The Observer article by Lisa Bachelor on the options of bankruptcy or IVAs refers to fees and she said:
"Fees vary enormously between IVA firms but, typically, they will amount to £7,000, which includes a £2,000 set-up fee and a continuing annual supervisory fee. The size of the fee does not affect how much debtors have to repay each month, as an insolvency practitioner will work out a repayment plan for a debtor based on how much they can afford each month for a five-year period, and the fees are taken out of this amount".This is simply repeating the financial gobbledegook of the debt industry. Of course the size of fees effect how much debtors have to repay.

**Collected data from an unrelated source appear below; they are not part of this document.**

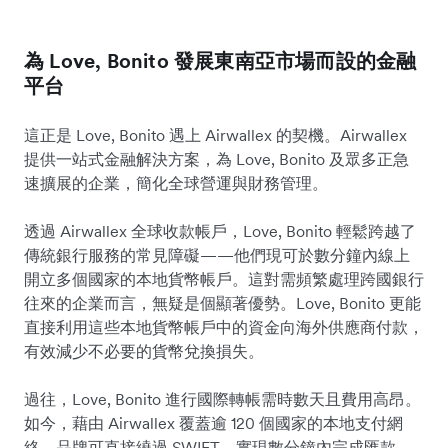
為 Love, Bonito 發展東南亞市場而設的金融
平台
這正是 Love, Bonito 遇上 Airwallex 的契機。Airwallex
提供一站式金融解決方案，為 Love, Bonito 及眾多正急
速擴展的企業，簡化全球營運與財務管理。
透過 Airwallex 全球收款帳戶，Love, Bonito 輕鬆跨越了
傳統銀行服務的常見障礙——他們現可於數分鐘內線上
開立多個國家的本地貨幣帳戶。這對需頻繁處理跨國銀行
往來的企業而言，無疑是個顯著優勢。Love, Bonito 更能
直接利用這些本地貨幣帳戶中的資金向海外供應商付款，
有效減少不必要的貨幣兌換損失。
過往，Love, Bonito 進行國際轉帳需時數天且費用高昂。
如今，藉由 Airwallex 覆蓋逾 120 個國家的本地支付網
絡，品牌可直接繞過 SWIFT，實現數分鐘內完成匯款，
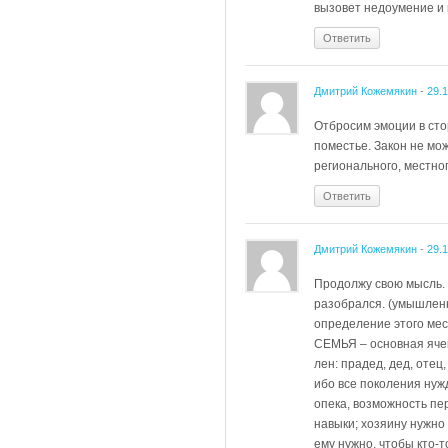
вызовет недоумение и 
Ответить
Дмитрий Кожемякин
-
29.
Отбросим эмоции в сто
поместье. Закон не мож
регионального, местног
Ответить
Дмитрий Кожемякин
-
29.
Продолжу свою мысль. 
разобрался. (умышленн
определение этого мес
СЕМЬЯ – основная ячей
лен: прадед, дед, отец,
ибо все поколения нуж
опека, возможность пе
навыки; хозяину нужно
ему нужно, чтобы кто-т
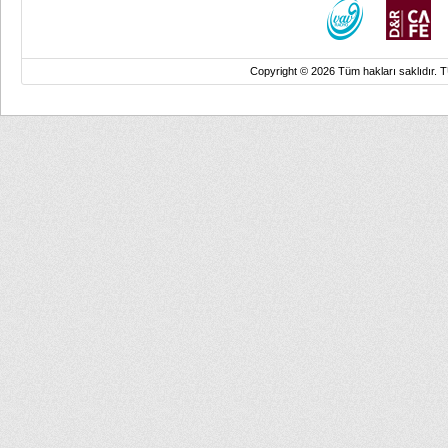
Copyright © 2026 Tüm hakları saklıd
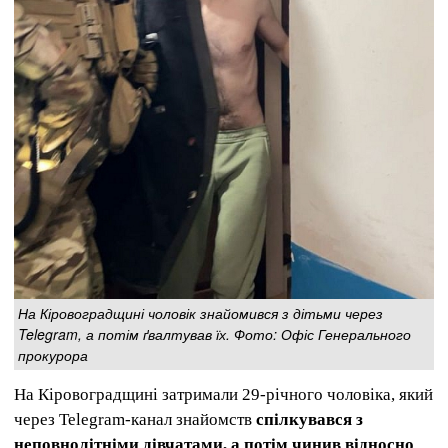
На Кіровоградщині чоловік знайомився з дітьми через
Telegram, а потім ґвалтував їх. Фото: Офіс Генерального
прокурора
На Кіровоградщині затримали 29-річного чоловіка, який
через Telegram-канал знайомств
спілкувався з
неповнолітніми дівчатами, а потім чинив відносно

If the dividend agreed by the creditors meeting remained the same and fees were lower, the monthly repayment costs would go down.

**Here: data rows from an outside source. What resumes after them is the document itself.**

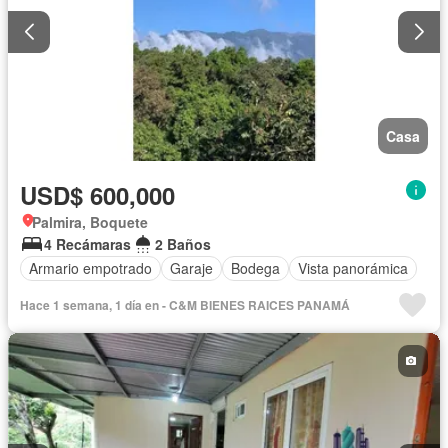
Casa
USD$ 600,000
Palmira, Boquete
4 Recámaras
2 Baños
Armario empotrado
Garaje
Bodega
Vista panorámica
Hace 1 semana, 1 día en - C&M BIENES RAICES PANAMÁ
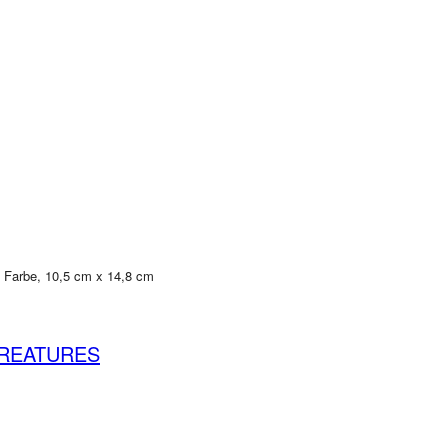
, Farbe, 10,5 cm x 14,8 cm
CREATURES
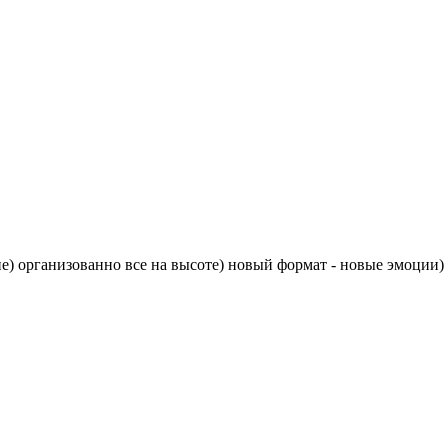
) организованно все на высоте) новый формат - новые эмоции) 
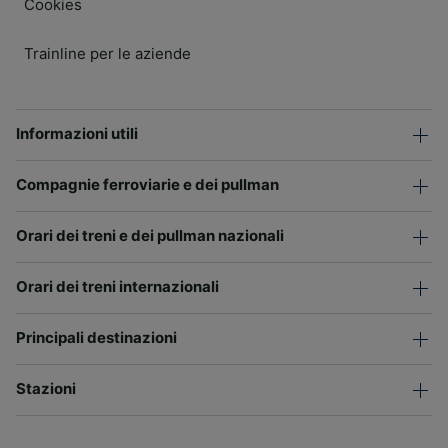
Cookies
Trainline per le aziende
Informazioni utili
Compagnie ferroviarie e dei pullman
Orari dei treni e dei pullman nazionali
Orari dei treni internazionali
Principali destinazioni
Stazioni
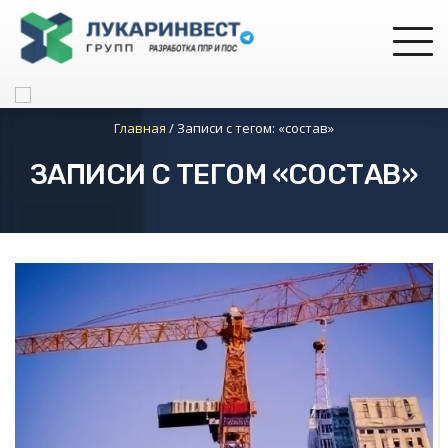
Главная
/
Записи с тегом: «состав»
ЗАПИСИ С ТЕГОМ «СОСТАВ»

If fees were lower, the risks of failure in the early years of the IVA would also be reduced and overall returns to creditors would improve with the additional benefit that they would be paid earlier in the arrangement. This could be achieved without any change in the current dividend written into any individual arrangement.
Part of the problem here is the lack of transparency about fees and the deliberately contrived language used to explain them away. It is in the interests of the IVA providers to ensure that confusion continues.

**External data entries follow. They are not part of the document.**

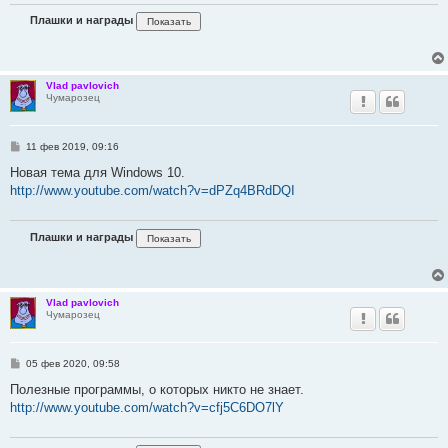
Плашки и награды
Vlad pavlovich
Чумарозец
С
11 фев 2019, 09:16
о
о
Новая тема для Windows 10.
б
http://www.youtube.com/watch?v=dPZq4BRdDQI
щ
е
н
и
Плашки и награды
е
Vlad pavlovich
Чумарозец
С
05 фев 2020, 09:58
о
о
Полезные программы, о которых никто не знает.
б
http://www.youtube.com/watch?v=cfj5C6DO7lY
щ
е
н
и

It's therefore interesting that The Observer article also confirms that The Advertising Standards Authority is investigating four complaints about ads for IVAs and their investigation may produce additional industry-wide rules on issues such as transparency of fees.
This is something that The Mole knows about because he filed the complaints with the ASA about the misleading language on fees used to sell IVAs. It would have helped if The Observer had scratched away at that language and not simply repeated it.